On July 30th, the Centers for Medicare & Medicaid Services (CMS) announced the “Data at the Point of Care” (DPC) pilot at the White House Blue Button Developers Conference. Blue Button 2.0 was intended to present four years of Medicare Part A, B and D data to beneficiaries through Health Level 7’s Fast Healthcare Interoperability Resource (HL7 FHIR) standard. DPC presents this same information to providers using a similiar application programming interface intended for bulk data file sharing (e.g., all beneficiaries in a shared savings accountable care organization). Four of Farhad Manjoo’s “Frightful Five” (Apple, Facebook, Google, Amazon and Microsoft) were present at the event agreed to begin testing the proposed specifications.
Does access to claims really make a difference in direct healthcare delivery? Miller et al. suggest that claims data lack the clinical details to determine if care is high-value or low-value. In a systematic review of health information exchanges, only two of the six included studies with quasi-experimental or randomized, controlled study design found a beneficial effect. One study found an increase in redundant specialist referrals from emergency departments. In my own conversations with healthcare providers, claims information might merit review if it met the following criteria:
- Is the information new? Does the claim highlight an event that would not otherwise be present in the provider’s electronic medical record?
- Is the information true? For diagnostic accuracy, “raw” claims may require some processing before reliably identifying diagnoses. The treating facility may also influence diagnostic validity. Smaller hospitals without dedicated stroke units were less likely to accurate code stroke severity compared to larger hospitals with stroke units. For care provided, claims data have been shown to underestimate performance on diabetes-related quality measures and preventive care.
- Does the information suggest changing the current course of action? Does the claim (or information held by the person submitting the claim) represent information that changes the probability that this patient has a particular diagnosis or needs to placed on a more effective treatment plan?
If displaying claims doesn’t lead to higher value, how else might DPC encourage higher quality healthcare? Claims data could identify an individual’s entry and tenure within a diagnostic pathway or treatment episode. Alternatively, claims data owned by the individual could serve as a record locator service to identify where relevant health records might be stored. For those of us living outside New Hampshire, we could use the claims information to request copies of our encounters at medical facilities who have submitted claims on our behalf. The Blue Button 2.0 framework could be leveraged to allow individuals to control what information is shared with specific providers or healthcare entities.

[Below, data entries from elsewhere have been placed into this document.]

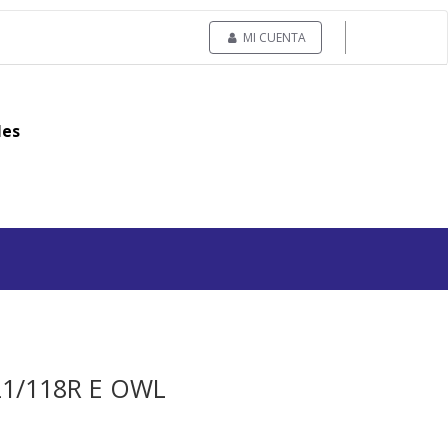
MI CUENTA
les
21/118R E OWL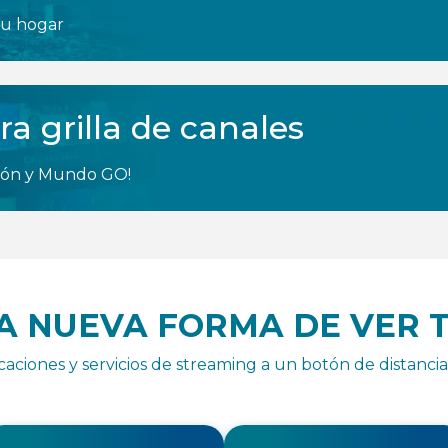
 tu hogar
ra grilla de canales
sión y Mundo GO!
A NUEVA FORMA DE VER 
icaciones y servicios de streaming a un botón de distancia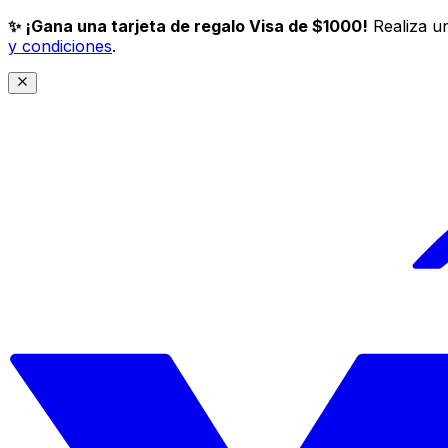
✨ ¡Gana una tarjeta de regalo Visa de $1000!
Realiza un
y condiciones
.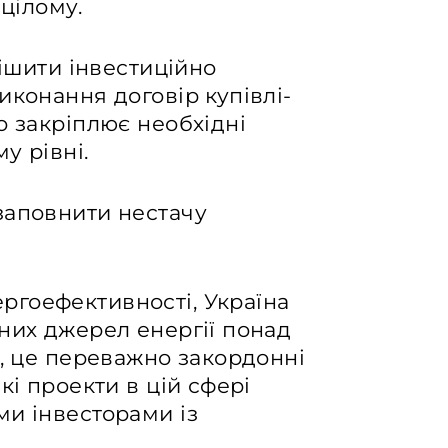
 цілому.
рішити інвестиційно
иконання договір купівлі-
о закріплює необхідні
у рівні.
заповнити нестачу
гоефективності, Україна
них джерел енергії понад
и, це переважно закордонні
кі проекти в цій сфері
ми інвесторами із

As we struggle to develop a personal health information paradigm that provides both a comprehensive view of the patient for care teams and empowers patients to direct who has access their medical records, the CMS announcement could provide additional direction about how best to move forward without relying on a medical record bank, a health information exchange or an electronic medical record aggregator. Advances in the HL7 FHIR standard to allow consumers and providers to request additional information (e.g., radiology images, consultations, operative reports) that could be shared with new members of the care team. Other data sources (e.g., blood glucose monitors, blood pressure readings, daily weights) could be added to the individual’s claim history to provide additional context to the member’s “official medical record.” Additional research would be needed to determine if this level of data access resulted in higher-value healthcare.